For its part, airFX used ‘patent-pending Axyz technology [which uses] an infrared beam that can be manipulated in three dimensions, along the X, Y and Z axis. Using triangulation, up to five different parameters can be controlled in each preset program’.
Real-time control of panning, flanging, pitch shifting and filtering was achieved using the hands, and the design of the unit left little doubt that it was aimed at DJs. Its presets included Vinylizer, ‘a scratchy vinyl simulator and a scratching effect that emulates the sound of rocking a vinyl record as it plays on a turntable’. Others emulated vocoding, synthesiser and percussion effects.
With the cult of the DJ at its peak, I was convinced of its imminent success.
But Alesis’ descent into Chapter 11 insolvency saw this, and many other of the company’s projects, abandoned.
All was well with AutoTune for around a year after its launch – until the release of Cher’s ‘Believe’ in 1998, in fact. Rather than using AutoTune to subtly correct poor pitching, this celebrated its audibility, stepping firmly into vocoder territory. One of the best-selling singles of all time, this song put AutoTune into high gear and on a different track. Dance music was instantly seduced by its characteristic electronic voice, nowhere more than where a vocalist couldn’t hold a note…

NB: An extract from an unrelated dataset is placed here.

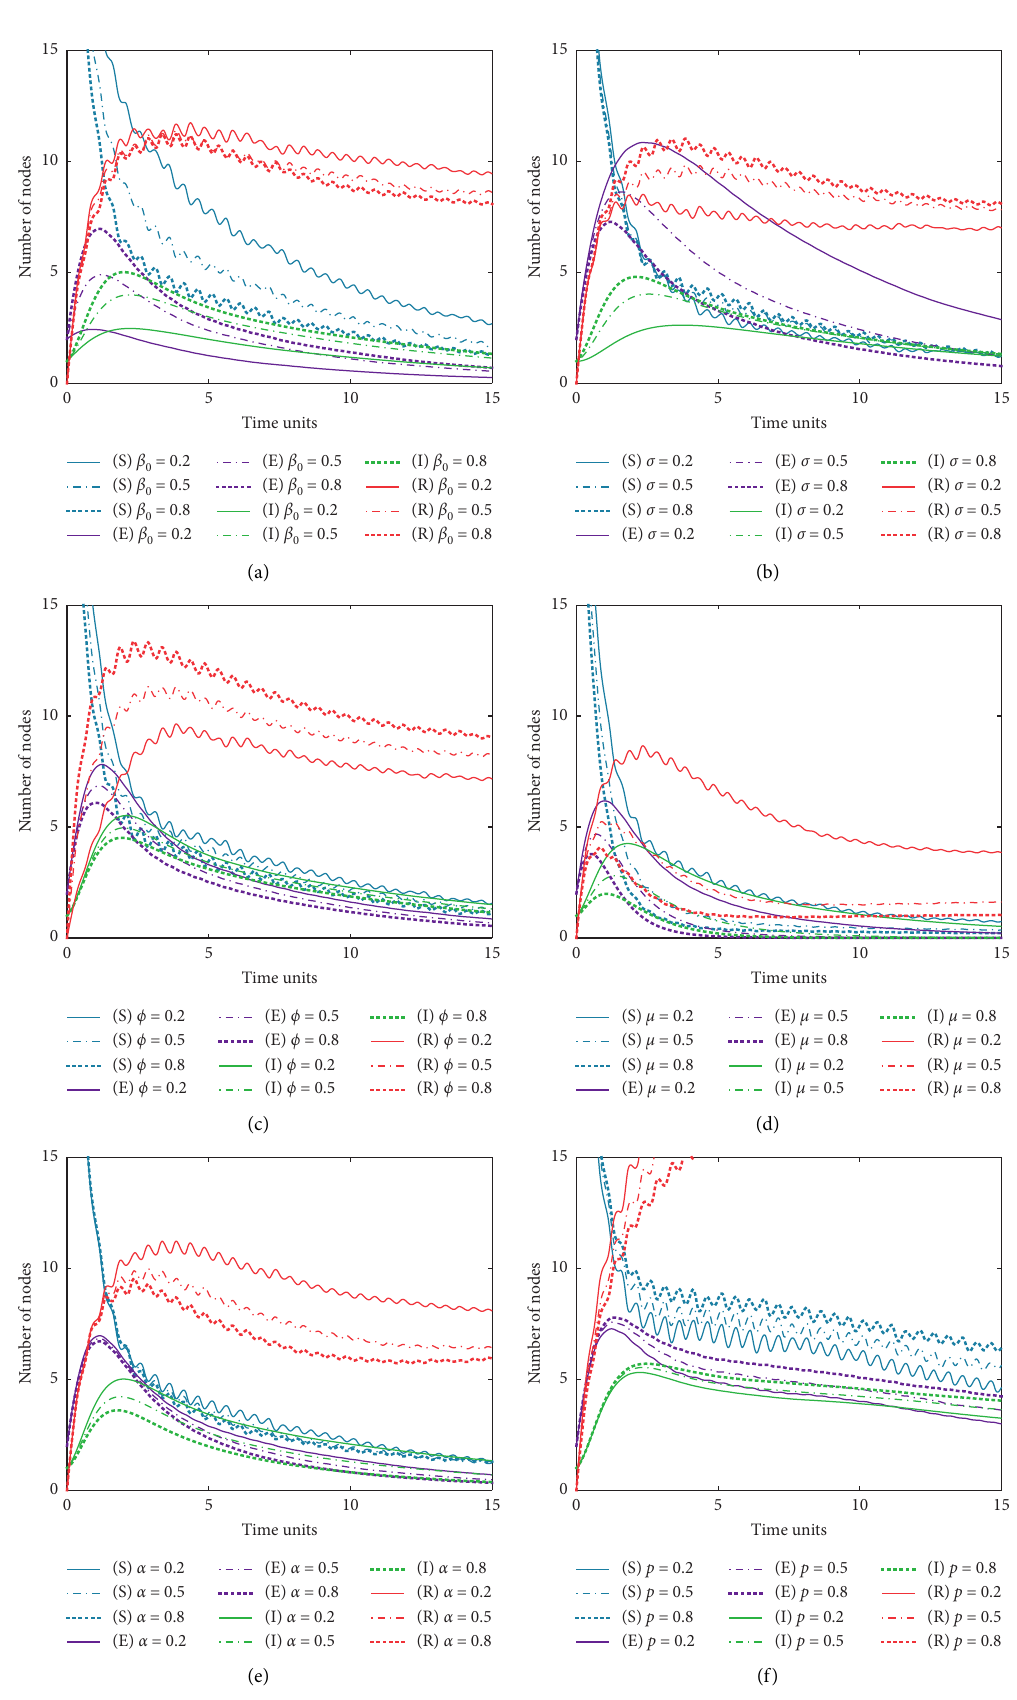
used in the infection 0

Now invideous, AutoTune follows the Yamaha DX7 ‘Rhodes’ preset, the Simmons SDS5 kick and snare, and samples from ‘Funky Drummer’ and Lyn Collins’ ‘Think (About It)’ onto the list of sounds that were too good to miss – and became too familiar to love.

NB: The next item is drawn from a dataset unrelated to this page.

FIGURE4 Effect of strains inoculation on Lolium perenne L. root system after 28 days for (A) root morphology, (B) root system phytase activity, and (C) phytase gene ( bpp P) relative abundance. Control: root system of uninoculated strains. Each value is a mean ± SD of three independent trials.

My vocoder fascination stands damned by association.
Maybe there was a warning in Herbie Hancock’s 1978 album Sunlight: ‘The vocals on this album were realised through the use of the Sennheiser Vocoder VSM201,’ the sleeve notes explained. ‘This remarkable machine allows the articulation of human speech to be encoded on the tonality of a musical instrument. The voices you are hearing are entirely synthesised. The individual characteristics of Herbie’s voice (ie diction, accent, volume etc) combine with the pitch or melody and phrasing played on the synthesised keyboard. Background parts are played/sung by the use of polyphonic synthesisers.’
Hancock made a point of introducing the track in his live set by adding: ‘With this device, even a keyboard player like Herbie Hancock can sing!’
Pitch factor
The evils of AutoTune were made complete when it was discovered that it was being used to correct out-of-tune performances on the X Factor talent show in the UK. Defended by a ‘spokesman’ as part of the show’s aim ‘to deliver the most entertaining experience possible for viewers’, it is hardly consistent with the expected abilities of a great singer, or the audience’s ability to recognise their talent.
Perhaps it’s time to get more rootsy with pitch control as part of the creative process. If Eventide was good enough for Frank Zappa, it’s good enough for me.
But I wonder how the Musicians’ Union view AutoTune – a job creation opportunity, perhaps?